Myth #17

The Defects Of National Health Insurance Schemes In Other Countries Could Be Remedied By A Few Reforms.

The characteristics described above are not accidental by-products of government-run health care systems. They are the natural and inevitable consequences of politicizing medical practice.

Why are low-income and elderly patients so frequently discriminated against under national health insurance? Because such insurance is always and everywhere a middle-class phenomenon. Prior to its introduction, every country had some government-funded program to meet the health care needs of the poor. The middle-class working population not only paid for its own health care but also paid taxes to fund health care for the poor. National health insurance extends the "free ride" to those who pay taxes to support it. Such systems respond to the political demands of the middle-class working population, and they serve the interests of this population.

Why do national health insurance schemes skimp on expensive services to the seriously ill while providing so many inexpensive services to those who are only marginally ill? Because the latter services benefit millions of people (read: millions of voters), while acute and intensive care services concentrate large amounts of money on a handful of patients (read: small number of voters). Democratic political pressures in this case dictate the redistribution of resources from the few to the many.

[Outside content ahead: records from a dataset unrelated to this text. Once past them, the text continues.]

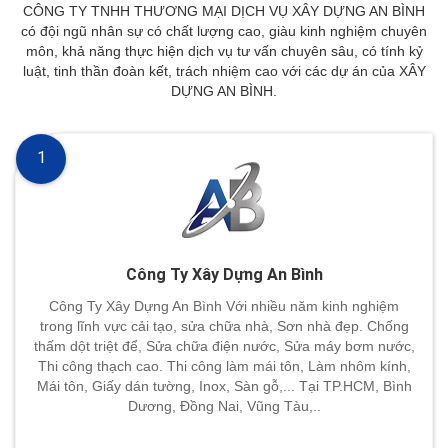
CÔNG TY TNHH THƯƠNG MẠI DỊCH VỤ XÂY DỰNG AN BÌNH
có đội ngũ nhân sự có chất lượng cao, giàu kinh nghiệm chuyên
môn, khả năng thực hiện dịch vụ tư vấn chuyên sâu, có tính kỷ
luật, tinh thần đoàn kết, trách nhiệm cao với các dự án của XÂY
DỰNG AN BÌNH.
1
Công Ty Xây Dựng An Bình
Công Ty Xây Dựng An Bình Với nhiều năm kinh nghiệm
trong lĩnh vực cải tạo, sửa chữa nhà, Sơn nhà đẹp. Chống
thấm dột triệt để, Sửa chữa điện nước, Sửa máy bơm nước,
Thi công thạch cao. Thi công làm mái tôn, Làm nhôm kính,
Mái tôn, Giấy dán tường, Inox, Sàn gỗ,... Tại TP.HCM, Bình
Dương, Đồng Nai, Vũng Tàu,..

Why are sensitive rationing decisions and other issues of hospital management left to hospital bureaucracies? Because the alternative is politically impossible. As a practical matter, no government can make it a national policy that 9,000 people will die every year because they will be denied treatment for chronic kidney failure. Nor can any government announce that some people must wait for surgery so that the elderly can use hospitals as nursing homes, or that elderly patients must be moved so that surgery can proceed.

These decisions are so emotionally loaded that no elected official can afford to claim responsibility for them. Important decisions on who will and will not receive care and on haw that care will be delivered are left to the hospital bureaucracy because no other course is politically possible.